4) Teofilin, kurang kuat sebagai bronkodilator dibandingkan beta
adrenergik agonis. Mekanisme kerja adalah melalui inhibisi kerja
fosfodiesterase pada AMP siklik (cAMP), translokasi kalsium,
antagonis adenosin, stimulasi reseptor beta adrenergik, dan aktifitas
anti inflamasi. Efek samping meliputi takikardia, mual dan muntah.
Komplikasi yang lebih parah adalah aritmia, hipokalemia, perubahan
status mental dan kejang.
5) Kortikosteroid. Mekanisme kortikosteroid dalam menurunkan
inflamasi jalan napas tidak diketahui pasti, tetapi perubahan pada
sifat dan jumlah sel inflamasi telah didemonstrasikan setelah
pemberian sistemik dan topikal. Kortikosteroid aerosol kurang baik
distribusinya pada gagal napas akut, dan hampir selalu digunakan
preparat oral atau parenteral.
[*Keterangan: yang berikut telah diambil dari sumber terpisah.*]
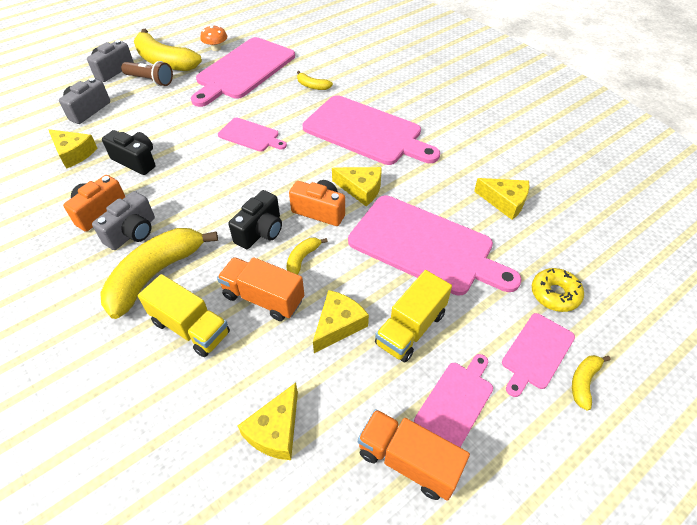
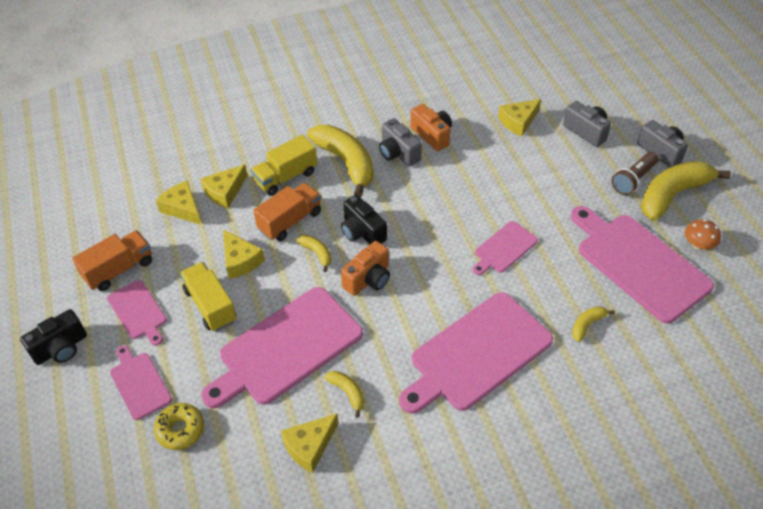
camera: 110 degrees right, 0 degrees up
(136, 161) = (492, 161): black camera -> black camera (61, 348)
(361, 189) = (384, 320): yellow cheese -> yellow cheese (225, 192)
(583, 382) = (97, 404): yellow banana -> yellow banana (347, 392)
Efek samping kortikosteroid parenteral
adalah hiperglikemia, hipokalemia, retensi natrium dan air, miopati
steroid akut (terutama pada dosis besar), gangguan sistem imun,
kelainan psikiatrik, gastritis dan perdarahan gastrointestinal.
Penggunaan kortikosteroid bersama-sama obat pelumpuh otot non
depolarisasi telah dihubungkan dengan kelemahan otot yang
memanjang dan menimbulkan kesulitan weaning).
4. Ketidakefektifan bersihan jalan napas berhubungan dengan penumpukkan
secret dilakukan dengan tujuan setelah dilakukan tindakan keperawatan 1x24
jam diharapkan dapat mendemonstrasikan batuk efektif dan suara nafas yang
bersih, tidak ada syanosis dan dyspnea, mampu mengeluarkan secret, mampu
bernafas dengan mudah , TTV dalam rentang normal. Intervensi yang dapat
dilakukan yaitu :
a. Catat karakteristik bunyi nafas
b. Catat karakteristik batuk, produksi dan sputum
c. Monitor status hidrasi untuk mencegah sekresi kental
d. Berikan humidifikasi pada jalan nafas
e. Pertahankan posisi tubuh / kepala dan gunakan ventilator sesuai
kebutuhan
f. Observasi perubahan pola nafas dan upaya bernafas
g. Berikan O2 sesuai kebutuhan tubuh
h. Berikan fisioterapi dada
i. Berikan bronkodilator.
BAB III
PENUTUP

Kesimpulan :

Gagal nafas akut adalah ketidakmampuan sistem pernafasan untuk


mempertahankan suatu keadaan pertukaran udara antara atmosfer dengan sel-sel
tubuh yang sesuai dengan kebutuhan tubuh normal. Gagal nafas merupakan suatu
kegawatan yang memerlukan penanganan secara cepat dan terpat dan
komperhensif dengan prioritas sehingga gagal nafas dapat dicegah.